Reproduce the text of every row below word for word, leaving out the pictures.
──────── Study material ────────
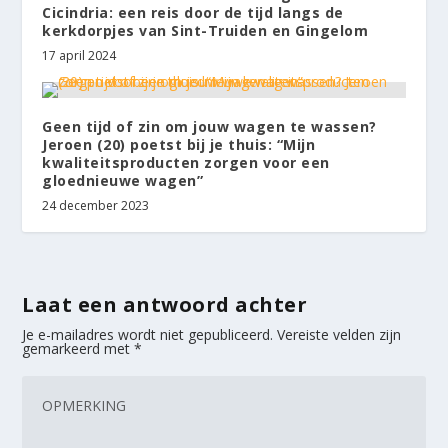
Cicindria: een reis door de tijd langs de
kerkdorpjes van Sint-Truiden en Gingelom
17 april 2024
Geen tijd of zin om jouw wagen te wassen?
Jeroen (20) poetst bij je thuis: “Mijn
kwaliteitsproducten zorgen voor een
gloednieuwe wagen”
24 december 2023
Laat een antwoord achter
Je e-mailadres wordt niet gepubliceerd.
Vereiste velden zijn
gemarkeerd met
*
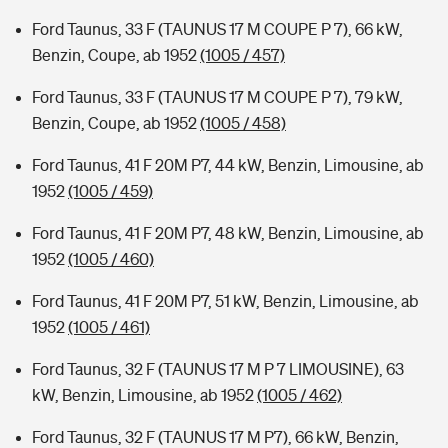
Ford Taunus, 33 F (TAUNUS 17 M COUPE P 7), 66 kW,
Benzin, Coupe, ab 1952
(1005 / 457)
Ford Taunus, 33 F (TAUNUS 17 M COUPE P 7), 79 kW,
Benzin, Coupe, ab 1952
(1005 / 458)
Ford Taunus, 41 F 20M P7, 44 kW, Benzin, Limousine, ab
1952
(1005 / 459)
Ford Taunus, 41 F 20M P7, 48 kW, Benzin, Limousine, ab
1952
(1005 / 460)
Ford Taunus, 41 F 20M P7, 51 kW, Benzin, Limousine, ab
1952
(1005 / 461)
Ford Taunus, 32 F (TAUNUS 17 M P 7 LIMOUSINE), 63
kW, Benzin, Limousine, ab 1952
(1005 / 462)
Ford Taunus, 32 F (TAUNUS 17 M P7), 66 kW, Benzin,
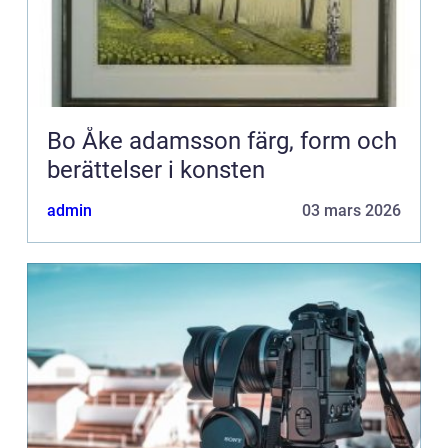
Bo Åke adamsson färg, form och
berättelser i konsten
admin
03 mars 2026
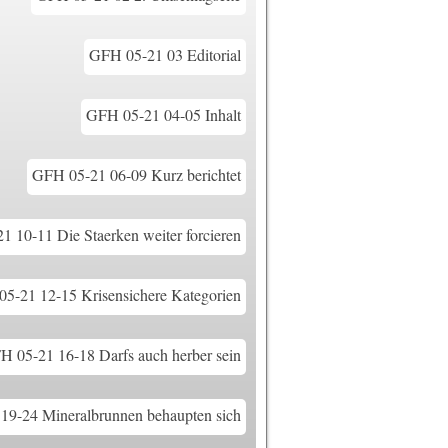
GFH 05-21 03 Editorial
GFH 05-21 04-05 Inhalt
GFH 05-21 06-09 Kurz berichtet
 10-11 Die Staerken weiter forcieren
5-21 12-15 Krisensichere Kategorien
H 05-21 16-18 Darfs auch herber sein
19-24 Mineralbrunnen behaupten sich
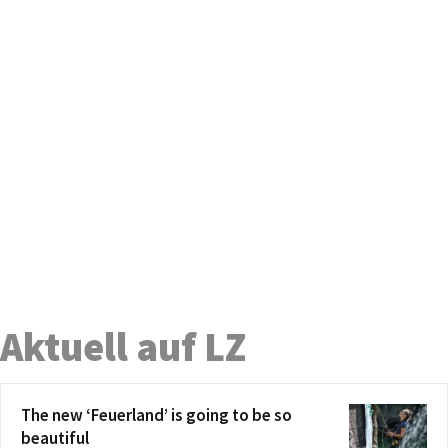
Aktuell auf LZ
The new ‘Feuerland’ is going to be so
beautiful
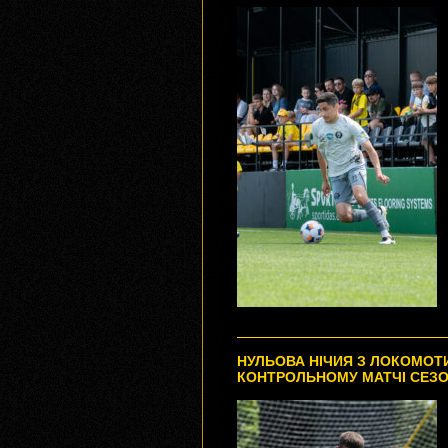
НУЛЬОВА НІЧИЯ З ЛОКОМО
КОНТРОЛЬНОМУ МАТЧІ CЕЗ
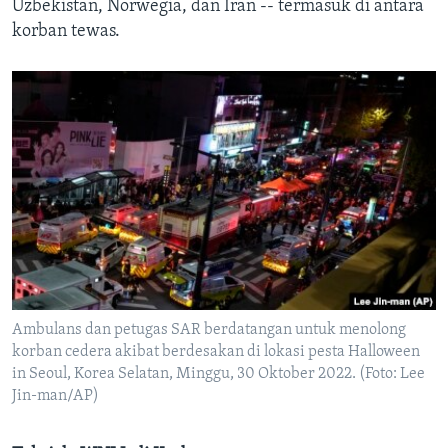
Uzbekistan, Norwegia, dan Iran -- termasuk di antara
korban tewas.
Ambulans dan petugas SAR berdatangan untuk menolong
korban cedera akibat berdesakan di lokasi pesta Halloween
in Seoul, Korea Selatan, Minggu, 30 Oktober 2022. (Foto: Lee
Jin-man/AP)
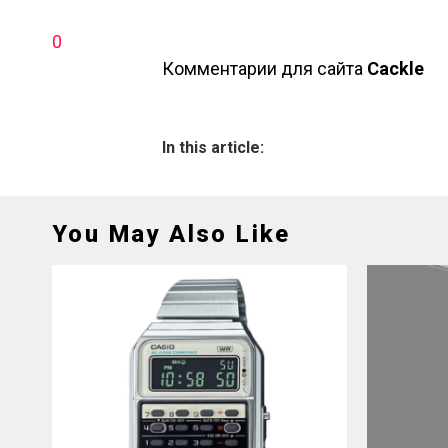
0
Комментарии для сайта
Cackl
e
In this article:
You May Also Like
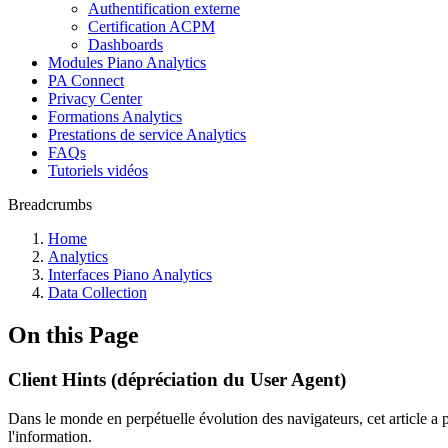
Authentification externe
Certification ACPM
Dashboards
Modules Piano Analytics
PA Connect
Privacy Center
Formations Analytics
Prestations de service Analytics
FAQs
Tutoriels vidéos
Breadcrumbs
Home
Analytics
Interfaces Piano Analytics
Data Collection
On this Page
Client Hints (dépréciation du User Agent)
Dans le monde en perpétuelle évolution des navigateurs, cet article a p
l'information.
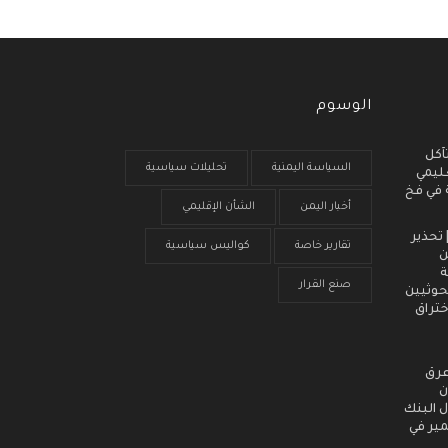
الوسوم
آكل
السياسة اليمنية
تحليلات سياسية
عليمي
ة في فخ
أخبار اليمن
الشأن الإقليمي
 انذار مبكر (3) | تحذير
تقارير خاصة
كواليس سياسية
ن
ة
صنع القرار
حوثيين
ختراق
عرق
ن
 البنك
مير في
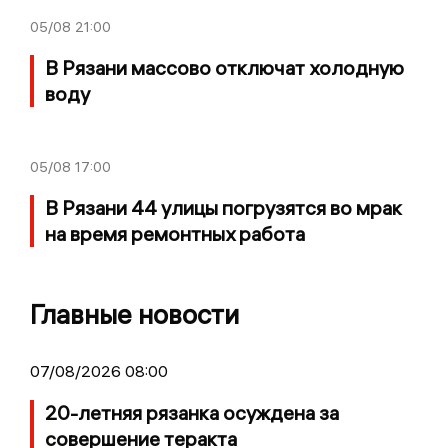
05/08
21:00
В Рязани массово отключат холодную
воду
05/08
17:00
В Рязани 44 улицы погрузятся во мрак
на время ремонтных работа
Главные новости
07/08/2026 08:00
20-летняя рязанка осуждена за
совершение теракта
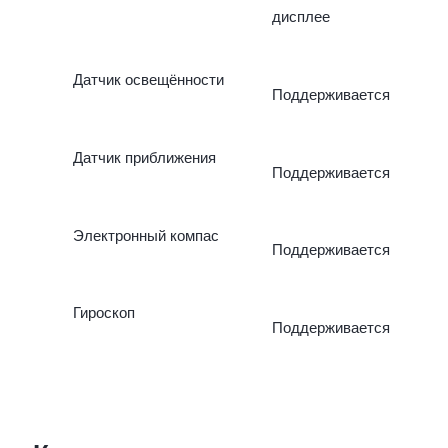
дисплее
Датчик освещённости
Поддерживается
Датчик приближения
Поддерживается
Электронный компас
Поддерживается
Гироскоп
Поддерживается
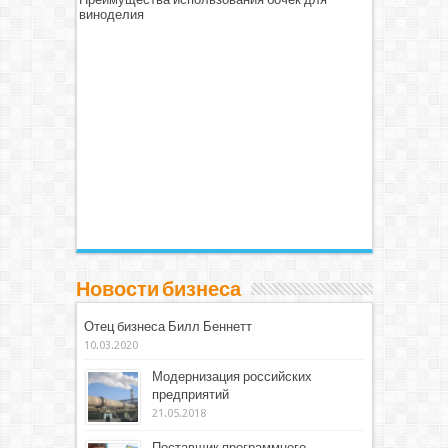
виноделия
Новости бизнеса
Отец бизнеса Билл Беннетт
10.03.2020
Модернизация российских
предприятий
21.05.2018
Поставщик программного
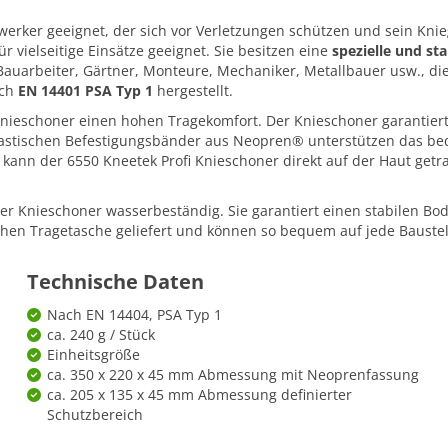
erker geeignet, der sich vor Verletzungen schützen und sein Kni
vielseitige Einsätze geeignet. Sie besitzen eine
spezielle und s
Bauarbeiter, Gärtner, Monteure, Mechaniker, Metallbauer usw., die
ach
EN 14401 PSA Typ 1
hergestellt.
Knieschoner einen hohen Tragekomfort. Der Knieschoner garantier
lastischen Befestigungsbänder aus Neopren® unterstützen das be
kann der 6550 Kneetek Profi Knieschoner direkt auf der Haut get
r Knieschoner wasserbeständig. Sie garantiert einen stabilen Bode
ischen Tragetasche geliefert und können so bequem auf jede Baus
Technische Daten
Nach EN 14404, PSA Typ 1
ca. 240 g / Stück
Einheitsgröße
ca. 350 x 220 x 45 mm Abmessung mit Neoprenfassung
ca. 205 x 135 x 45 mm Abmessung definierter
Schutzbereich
────────
# Written answer
Cicindria: een reis door de tijd langs de
kerkdorpjes van Sint-Truiden en Gingelom
17 april 2024
Geen tijd of zin om jouw wagen te wassen?
Jeroen (20) poetst bij je thuis: “Mijn
kwaliteitsproducten zorgen voor een
gloednieuwe wagen”
24 december 2023
Laat een antwoord achter
Je e-mailadres wordt niet gepubliceerd.
Vereiste velden zijn
gemarkeerd met
*
Ford Taunus, 33 F (TAUNUS 17 M COUPE P 7), 66 kW,
Benzin, Coupe, ab 1952
(1005 / 457)
Ford Taunus, 33 F (TAUNUS 17 M COUPE P 7), 79 kW,
Benzin, Coupe, ab 1952
(1005 / 458)
Ford Taunus, 41 F 20M P7, 44 kW, Benzin, Limousine, ab
1952
(1005 / 459)
Ford Taunus, 41 F 20M P7, 48 kW, Benzin, Limousine, ab
1952
(1005 / 460)
Ford Taunus, 41 F 20M P7, 51 kW, Benzin, Limousine, ab
1952
(1005 / 461)
Ford Taunus, 32 F (TAUNUS 17 M P 7 LIMOUSINE), 63
kW, Benzin, Limousine, ab 1952
(1005 / 462)
Ford Taunus, 32 F (TAUNUS 17 M P7), 66 kW, Benzin,
Bo Åke adamsson färg, form och
berättelser i konsten
admin
03 mars 2026
GFH 05-21 03 Editorial
GFH 05-21 04-05 Inhalt
GFH 05-21 06-09 Kurz berichtet
 10-11 Die Staerken weiter forcieren
5-21 12-15 Krisensichere Kategorien
H 05-21 16-18 Darfs auch herber sein
19-24 Mineralbrunnen behaupten sich
Aktuell auf LZ
The new ‘Feuerland’ is going to be so
beautiful
НУЛЬОВА НІЧИЯ З ЛОКОМО
КОНТРОЛЬНОМУ МАТЧІ CЕЗ
Uzbekistan, Norwegia, dan Iran -- termasuk di antara
korban tewas.
Ambulans dan petugas SAR berdatangan untuk menolong
korban cedera akibat berdesakan di lokasi pesta Halloween
in Seoul, Korea Selatan, Minggu, 30 Oktober 2022. (Foto: Lee
Jin-man/AP)
0
Комментарии для сайта
Cackl
e
In this article:
You May Also Like
Authentification externe
Certification ACPM
Dashboards
Modules Piano Analytics
PA Connect
Privacy Center
Formations Analytics
Prestations de service Analytics
FAQs
Tutoriels vidéos
Breadcrumbs
Home
Analytics
Interfaces Piano Analytics
Data Collection
On this Page
Client Hints (dépréciation du User Agent)
Dans le monde en perpétuelle évolution des navigateurs, cet article a p
l'information.
الوسوم
آكل
السياسة اليمنية
تحليلات سياسية
عليمي
ة في فخ
أخبار اليمن
الشأن الإقليمي
 انذار مبكر (3) | تحذير
تقارير خاصة
كواليس سياسية
ن
ة
صنع القرار
حوثيين
ختراق
عرق
ن
 البنك
مير في
05/08
21:00
В Рязани массово отключат холодную
воду
05/08
17:00
В Рязани 44 улицы погрузятся во мрак
на время ремонтных работа
Главные новости
07/08/2026 08:00
20-летняя рязанка осуждена за
совершение теракта
дисплее
Датчик освещённости
Поддерживается
Датчик приближения
Поддерживается
Электронный компас
Поддерживается
Гироскоп
Поддерживается
виноделия
Новости бизнеса
Отец бизнеса Билл Беннетт
10.03.2020
Модернизация российских
предприятий
21.05.2018
Поставщик программного
erker geeignet, der sich vor Verletzungen schützen und sein Kni
vielseitige Einsätze geeignet. Sie besitzen eine
spezielle und s
Bauarbeiter, Gärtner, Monteure, Mechaniker, Metallbauer usw., die
ach
EN 14401 PSA Typ 1
hergestellt.
Knieschoner einen hohen Tragekomfort. Der Knieschoner garantier
lastischen Befestigungsbänder aus Neopren® unterstützen das be
kann der 6550 Kneetek Profi Knieschoner direkt auf der Haut get
r Knieschoner wasserbeständig. Sie garantiert einen stabilen Bode
ischen Tragetasche geliefert und können so bequem auf jede Baus
Technische Daten
Nach EN 14404, PSA Typ 1
ca. 240 g / Stück
Einheitsgröße
ca. 350 x 220 x 45 mm Abmessung mit Neoprenfassung
ca. 205 x 135 x 45 mm Abmessung definierter
Schutzbereich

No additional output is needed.